# Assigned task:
Report every line in the items below that contains the word "Total", copying each line in full. Case counts.

--------------------------------

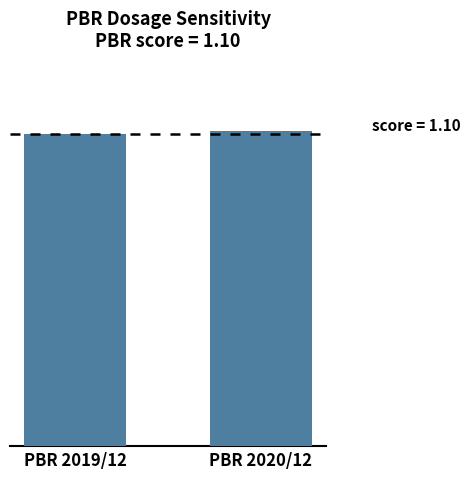

The chart shows a value of 1.6 at PBR 2019/12. True or false?

False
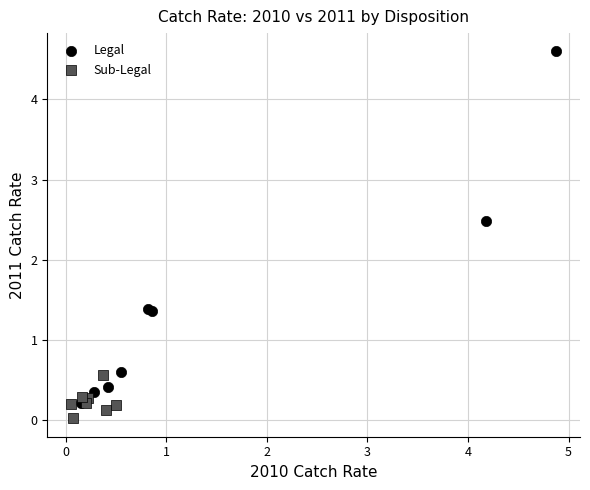

Which series has the largest Y range (max minus min)?

Legal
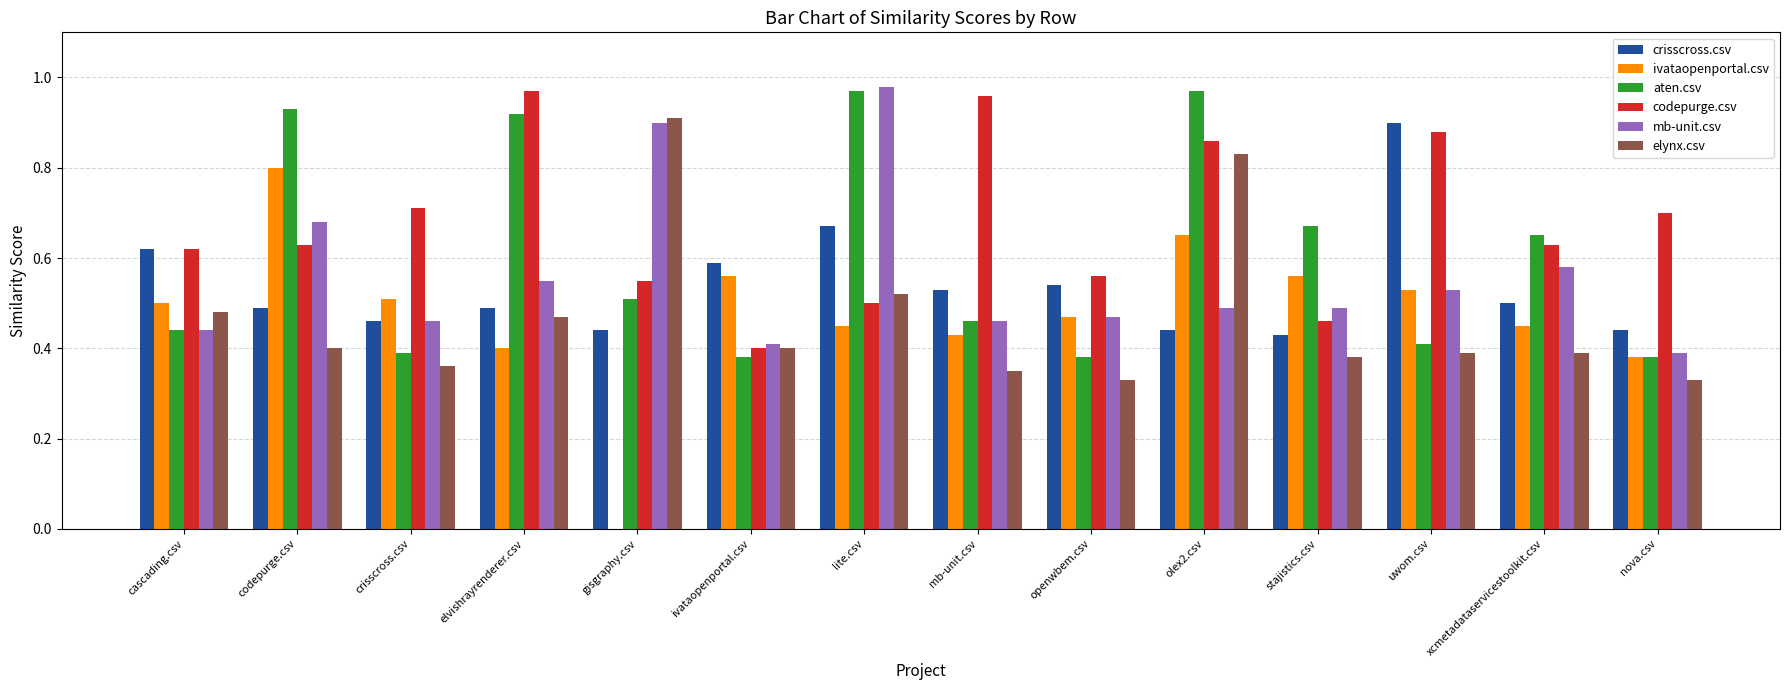

Count the elynx.csv values in the range 0 to 1.

14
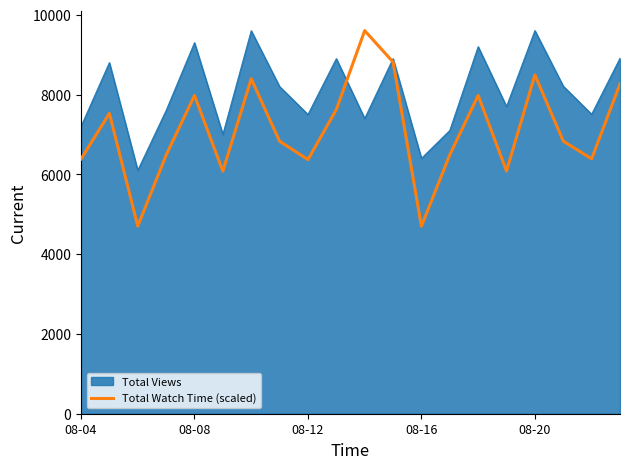

What is the minimum value for Total Watch Time (scaled)?

4700.2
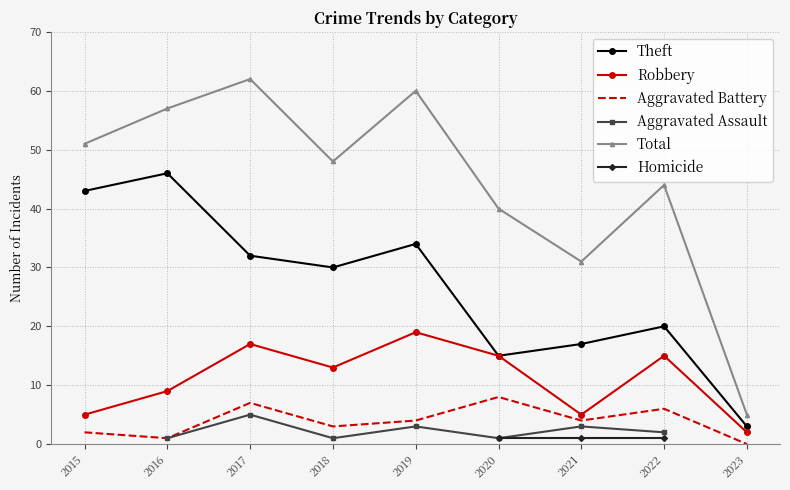

Is the value of Aggravated Battery at 2018 greater than the value of Total at 2015?

No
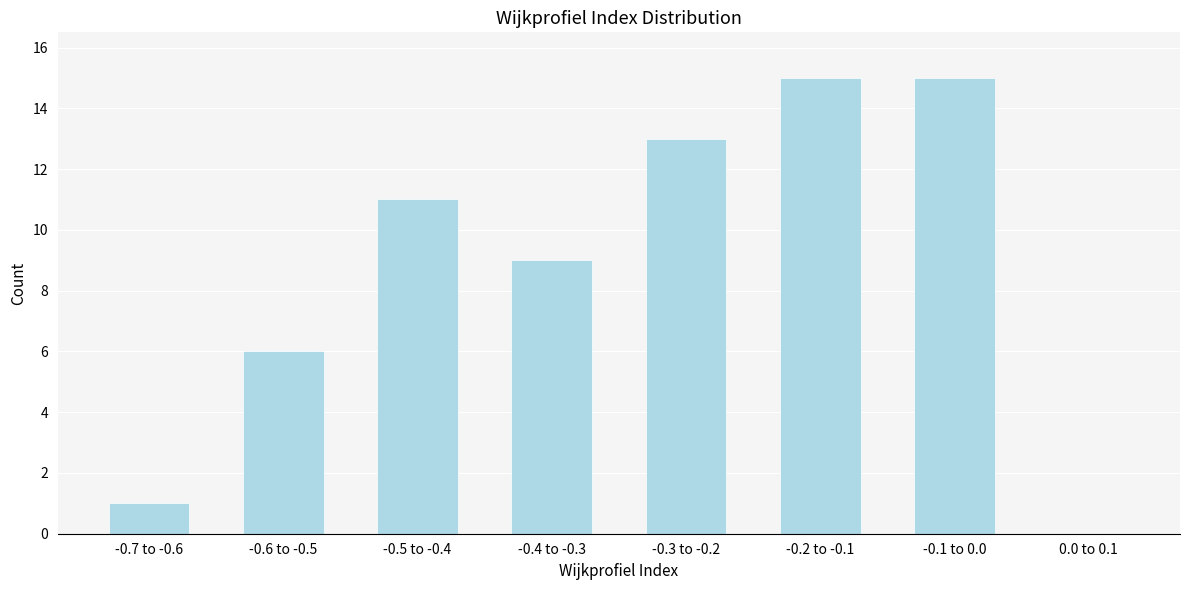

Reading left to right, transcribe all the data shown in this chart.

-0.7 to -0.6=1	-0.6 to -0.5=6	-0.5 to -0.4=11	-0.4 to -0.3=9	-0.3 to -0.2=13	-0.2 to -0.1=15	-0.1 to 0.0=15	0.0 to 0.1=0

--------------------------------

# Solution to this exercise:
What is the minimum value for Total Watch Time (scaled)?
Is the value of Aggravated Battery at 2018 greater than the value of Total at 2015?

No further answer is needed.